AVAILABLE DATA -
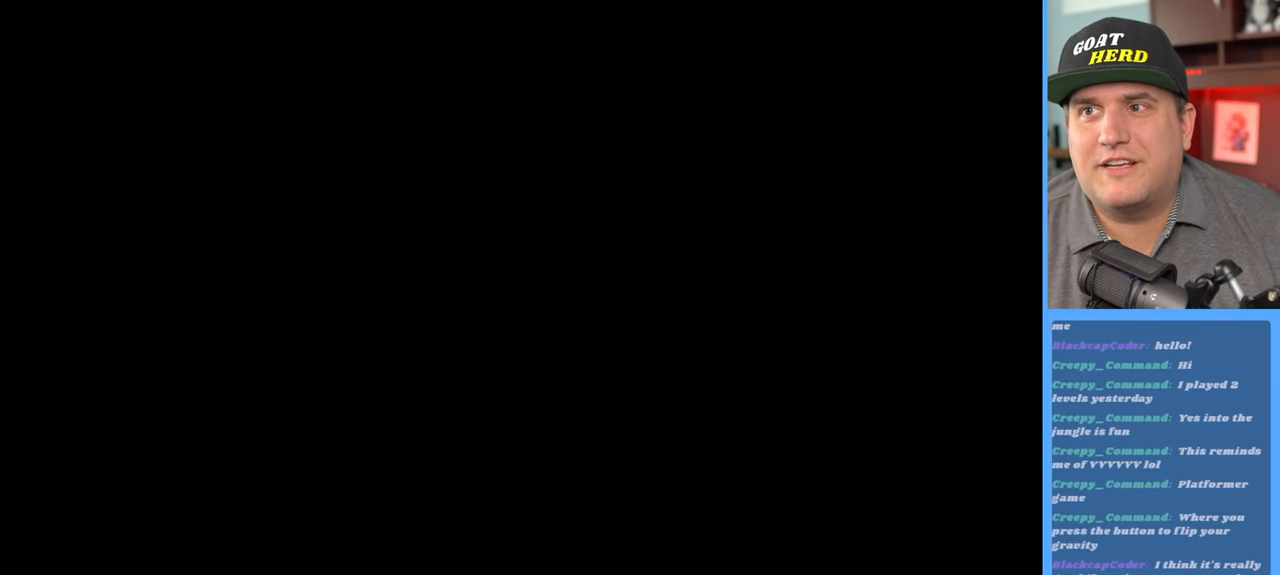
{"buttons": [], "left_stick": "center", "right_stick": "center", "events": []}
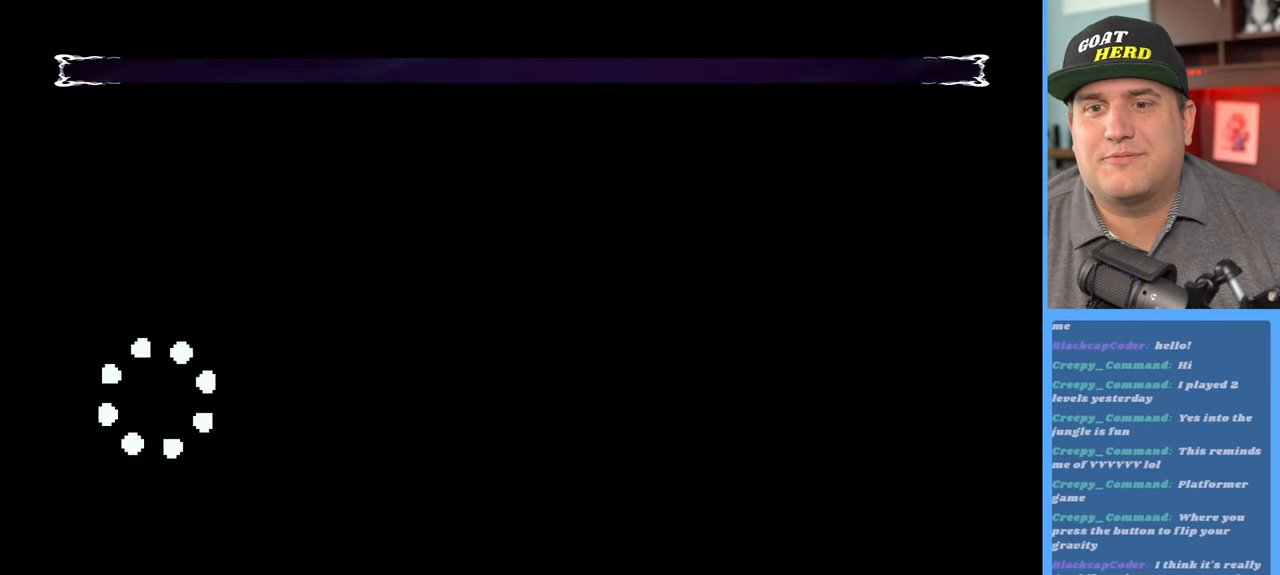
{"buttons": [], "left_stick": "center", "right_stick": "center", "events": []}
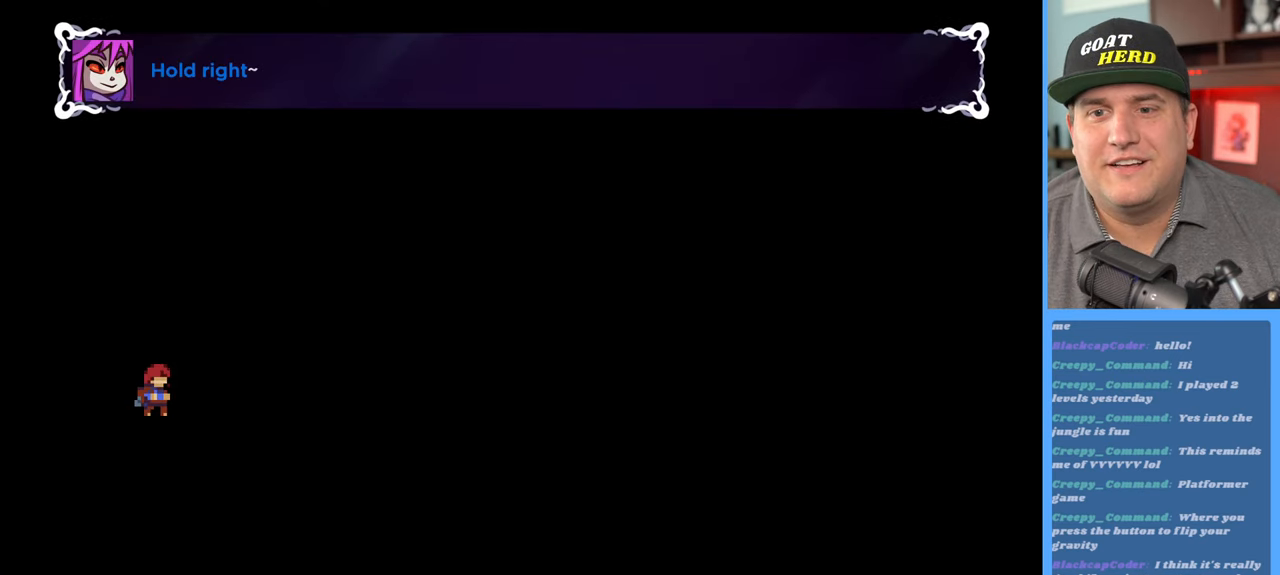
{"buttons": [], "left_stick": "center", "right_stick": "center", "events": []}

EXERCISE GOAL - Give back the data exactly. Pictures stay out.

TASK ANSWER -
{"buttons": [], "left_stick": "center", "right_stick": "center", "events": []}
{"buttons": [], "left_stick": "center", "right_stick": "center", "events": []}
{"buttons": [], "left_stick": "center", "right_stick": "center", "events": []}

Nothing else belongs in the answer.